• _DATA TO USE_:
↓↓↓
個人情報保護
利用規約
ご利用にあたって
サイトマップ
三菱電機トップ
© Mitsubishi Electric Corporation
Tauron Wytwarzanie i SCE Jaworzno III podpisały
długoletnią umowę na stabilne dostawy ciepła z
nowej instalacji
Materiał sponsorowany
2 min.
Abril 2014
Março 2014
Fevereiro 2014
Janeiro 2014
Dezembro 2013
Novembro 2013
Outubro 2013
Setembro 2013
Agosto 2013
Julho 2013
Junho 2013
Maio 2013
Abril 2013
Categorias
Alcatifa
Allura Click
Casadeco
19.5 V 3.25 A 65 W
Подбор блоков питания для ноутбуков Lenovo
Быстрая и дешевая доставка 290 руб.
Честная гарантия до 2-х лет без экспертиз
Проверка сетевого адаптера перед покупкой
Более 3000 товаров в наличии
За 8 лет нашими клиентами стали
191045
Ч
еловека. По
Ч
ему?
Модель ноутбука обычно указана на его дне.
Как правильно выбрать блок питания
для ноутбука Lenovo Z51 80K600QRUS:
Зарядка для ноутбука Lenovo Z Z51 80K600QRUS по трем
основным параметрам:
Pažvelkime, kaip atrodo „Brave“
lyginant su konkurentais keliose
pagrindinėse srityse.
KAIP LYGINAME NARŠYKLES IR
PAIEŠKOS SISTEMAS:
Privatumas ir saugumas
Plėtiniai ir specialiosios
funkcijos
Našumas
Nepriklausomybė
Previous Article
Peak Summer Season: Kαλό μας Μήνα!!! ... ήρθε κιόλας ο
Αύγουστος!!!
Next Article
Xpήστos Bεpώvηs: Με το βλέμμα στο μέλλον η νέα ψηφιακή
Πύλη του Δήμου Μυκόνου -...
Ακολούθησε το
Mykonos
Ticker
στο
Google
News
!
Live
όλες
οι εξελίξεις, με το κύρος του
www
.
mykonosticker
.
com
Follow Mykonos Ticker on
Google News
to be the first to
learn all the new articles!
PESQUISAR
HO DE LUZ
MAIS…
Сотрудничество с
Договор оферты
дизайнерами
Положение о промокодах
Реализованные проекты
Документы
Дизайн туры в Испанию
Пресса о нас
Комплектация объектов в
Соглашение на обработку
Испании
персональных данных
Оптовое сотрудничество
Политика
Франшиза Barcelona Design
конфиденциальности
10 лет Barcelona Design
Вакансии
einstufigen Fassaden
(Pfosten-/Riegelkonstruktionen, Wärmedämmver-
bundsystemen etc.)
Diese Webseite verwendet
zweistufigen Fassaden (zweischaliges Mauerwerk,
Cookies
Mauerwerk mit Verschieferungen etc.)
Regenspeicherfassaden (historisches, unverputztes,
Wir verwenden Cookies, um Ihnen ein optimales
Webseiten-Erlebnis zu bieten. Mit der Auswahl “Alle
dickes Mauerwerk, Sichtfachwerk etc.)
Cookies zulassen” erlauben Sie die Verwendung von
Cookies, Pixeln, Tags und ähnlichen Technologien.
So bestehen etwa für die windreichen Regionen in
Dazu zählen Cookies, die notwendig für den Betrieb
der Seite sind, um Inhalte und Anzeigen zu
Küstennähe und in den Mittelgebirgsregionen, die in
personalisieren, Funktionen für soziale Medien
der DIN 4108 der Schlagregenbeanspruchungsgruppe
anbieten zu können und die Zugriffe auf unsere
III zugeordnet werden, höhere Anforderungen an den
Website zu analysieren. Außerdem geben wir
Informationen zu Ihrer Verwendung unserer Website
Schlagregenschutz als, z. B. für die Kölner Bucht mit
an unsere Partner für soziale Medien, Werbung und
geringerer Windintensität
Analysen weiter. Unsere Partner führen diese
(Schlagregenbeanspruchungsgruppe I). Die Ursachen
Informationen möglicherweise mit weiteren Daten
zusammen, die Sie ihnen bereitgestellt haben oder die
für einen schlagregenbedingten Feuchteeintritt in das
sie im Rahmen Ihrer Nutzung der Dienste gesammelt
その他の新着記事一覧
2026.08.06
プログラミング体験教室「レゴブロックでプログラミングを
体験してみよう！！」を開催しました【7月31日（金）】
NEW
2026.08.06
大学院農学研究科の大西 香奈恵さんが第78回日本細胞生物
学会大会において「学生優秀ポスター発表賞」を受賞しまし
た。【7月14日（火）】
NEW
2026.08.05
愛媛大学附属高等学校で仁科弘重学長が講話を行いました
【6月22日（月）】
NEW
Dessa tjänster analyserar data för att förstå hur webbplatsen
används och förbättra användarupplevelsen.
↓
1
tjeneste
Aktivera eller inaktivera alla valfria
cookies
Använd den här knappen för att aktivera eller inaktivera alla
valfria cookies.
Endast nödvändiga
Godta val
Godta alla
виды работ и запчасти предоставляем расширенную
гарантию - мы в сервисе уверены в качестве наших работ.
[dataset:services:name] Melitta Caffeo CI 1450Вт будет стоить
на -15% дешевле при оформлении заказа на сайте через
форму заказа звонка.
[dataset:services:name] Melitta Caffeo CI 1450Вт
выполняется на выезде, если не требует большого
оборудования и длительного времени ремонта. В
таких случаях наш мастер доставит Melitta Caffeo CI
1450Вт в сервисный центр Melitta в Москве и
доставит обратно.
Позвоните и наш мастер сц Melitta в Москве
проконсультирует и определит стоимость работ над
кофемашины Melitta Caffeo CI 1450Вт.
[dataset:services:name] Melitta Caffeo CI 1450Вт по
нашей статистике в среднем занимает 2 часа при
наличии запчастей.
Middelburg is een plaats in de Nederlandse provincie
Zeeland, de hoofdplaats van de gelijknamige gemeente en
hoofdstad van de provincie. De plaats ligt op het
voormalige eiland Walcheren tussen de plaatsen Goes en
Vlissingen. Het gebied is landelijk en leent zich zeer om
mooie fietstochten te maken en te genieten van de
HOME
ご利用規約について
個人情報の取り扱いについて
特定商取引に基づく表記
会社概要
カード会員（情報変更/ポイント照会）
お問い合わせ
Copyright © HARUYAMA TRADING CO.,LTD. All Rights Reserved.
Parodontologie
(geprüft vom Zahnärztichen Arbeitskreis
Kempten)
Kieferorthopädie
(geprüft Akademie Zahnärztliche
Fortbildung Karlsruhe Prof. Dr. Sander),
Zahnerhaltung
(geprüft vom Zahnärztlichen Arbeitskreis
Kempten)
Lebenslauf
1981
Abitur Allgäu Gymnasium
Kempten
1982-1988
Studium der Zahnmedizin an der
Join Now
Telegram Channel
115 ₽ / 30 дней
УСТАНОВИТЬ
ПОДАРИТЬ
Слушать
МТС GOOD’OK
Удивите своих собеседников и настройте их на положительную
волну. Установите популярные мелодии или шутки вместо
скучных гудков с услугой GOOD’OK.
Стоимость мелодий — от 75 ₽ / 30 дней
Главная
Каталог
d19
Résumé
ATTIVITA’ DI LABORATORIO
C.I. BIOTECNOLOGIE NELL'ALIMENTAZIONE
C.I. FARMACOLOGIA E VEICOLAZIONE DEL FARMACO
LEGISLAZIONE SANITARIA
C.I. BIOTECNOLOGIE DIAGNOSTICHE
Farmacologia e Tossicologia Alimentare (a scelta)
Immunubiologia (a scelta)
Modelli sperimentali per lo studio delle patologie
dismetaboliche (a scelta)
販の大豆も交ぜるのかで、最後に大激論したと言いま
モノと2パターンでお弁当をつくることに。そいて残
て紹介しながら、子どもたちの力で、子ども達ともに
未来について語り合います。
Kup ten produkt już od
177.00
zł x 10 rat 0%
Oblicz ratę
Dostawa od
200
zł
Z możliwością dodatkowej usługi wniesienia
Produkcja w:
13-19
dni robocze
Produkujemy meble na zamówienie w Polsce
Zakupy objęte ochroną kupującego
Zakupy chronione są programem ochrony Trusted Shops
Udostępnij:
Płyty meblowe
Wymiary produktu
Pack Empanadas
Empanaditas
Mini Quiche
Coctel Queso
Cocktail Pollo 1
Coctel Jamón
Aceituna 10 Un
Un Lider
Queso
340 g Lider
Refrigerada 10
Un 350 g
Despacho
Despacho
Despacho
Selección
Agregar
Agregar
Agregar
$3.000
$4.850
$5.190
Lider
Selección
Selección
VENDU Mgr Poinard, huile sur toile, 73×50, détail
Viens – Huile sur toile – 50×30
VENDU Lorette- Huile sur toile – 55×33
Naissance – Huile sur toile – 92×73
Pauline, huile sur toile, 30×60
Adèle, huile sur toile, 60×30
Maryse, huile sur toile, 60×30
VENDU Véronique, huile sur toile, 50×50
↑↑↑
• _PROBLEM DETAILS_:
Copy the part of the records that runs from the first line through the line containing "Πύλη του Δήμου Μυκόνου -...", both ends included, reproducing each line unchanged.

• _YOUR RESPONSE_:
個人情報保護
利用規約
ご利用にあたって
サイトマップ
三菱電機トップ
© Mitsubishi Electric Corporation
Tauron Wytwarzanie i SCE Jaworzno III podpisały
długoletnią umowę na stabilne dostawy ciepła z
nowej instalacji
Materiał sponsorowany
2 min.
Abril 2014
Março 2014
Fevereiro 2014
Janeiro 2014
Dezembro 2013
Novembro 2013
Outubro 2013
Setembro 2013
Agosto 2013
Julho 2013
Junho 2013
Maio 2013
Abril 2013
Categorias
Alcatifa
Allura Click
Casadeco
19.5 V 3.25 A 65 W
Подбор блоков питания для ноутбуков Lenovo
Быстрая и дешевая доставка 290 руб.
Честная гарантия до 2-х лет без экспертиз
Проверка сетевого адаптера перед покупкой
Более 3000 товаров в наличии
За 8 лет нашими клиентами стали
191045
Ч
еловека. По
Ч
ему?
Модель ноутбука обычно указана на его дне.
Как правильно выбрать блок питания
для ноутбука Lenovo Z51 80K600QRUS:
Зарядка для ноутбука Lenovo Z Z51 80K600QRUS по трем
основным параметрам:
Pažvelkime, kaip atrodo „Brave“
lyginant su konkurentais keliose
pagrindinėse srityse.
KAIP LYGINAME NARŠYKLES IR
PAIEŠKOS SISTEMAS:
Privatumas ir saugumas
Plėtiniai ir specialiosios
funkcijos
Našumas
Nepriklausomybė
Previous Article
Peak Summer Season: Kαλό μας Μήνα!!! ... ήρθε κιόλας ο
Αύγουστος!!!
Next Article
Xpήστos Bεpώvηs: Με το βλέμμα στο μέλλον η νέα ψηφιακή
Πύλη του Δήμου Μυκόνου -...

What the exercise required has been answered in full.